Yes, it's pretty much the same difference as "can" and "could" in English.
In this specific case both words do a very similar thing, in that they both turn a direct request into a more polite question.
"Könnten" is the subjunctive (in German: "Konjunktiv") of "können". One of the usages of Konjunktiv is expressing courtesy. As explained in this article "könnten" is the even more polite, humble form.
So these three sentences have technically the same goal:
"Sagen Sie mir bitte wie spät es ist!"
is very direct, almost rude. It's a direct requests and could be considered an order, if it weren't for the word "bitte".
"Können Sie mir bitte sagen wie spät es ist?"
is already more polite and softens the "demand" by asking if they could do this for me.
"Könnten Sie mir sagen wie viel Uhr es ist, bitte?"
is the most polite form of the three. It's effectively saying "I'm not entitled to this action, but I'm still asking you to do it, if you would be willing to".

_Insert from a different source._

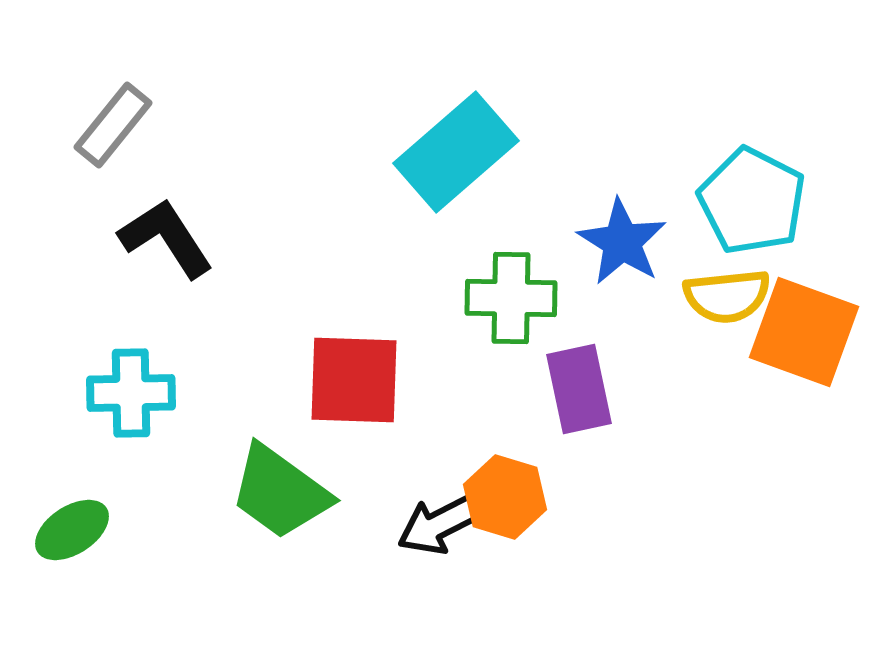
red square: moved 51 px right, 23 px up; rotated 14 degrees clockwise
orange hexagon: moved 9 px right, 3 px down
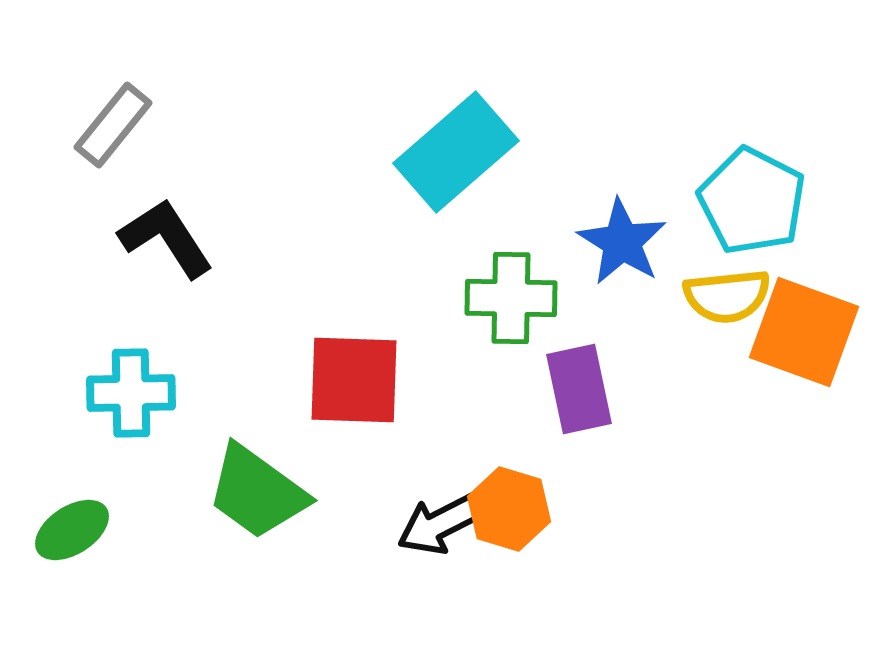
green trapezoid: moved 23 px left
orange hexagon: moved 4 px right, 12 px down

In another context, they choice between the two words could change the actual meaning as opposed to just bein a more polite form of the same, however:
- "Wir können jetzt gehen."
- "Wir könnten jetzt gehen."
The first one indicates that we are ready to go now. The second one indicates that we could go now, but there's something that's stopping us (even if it's just the decision to actually go).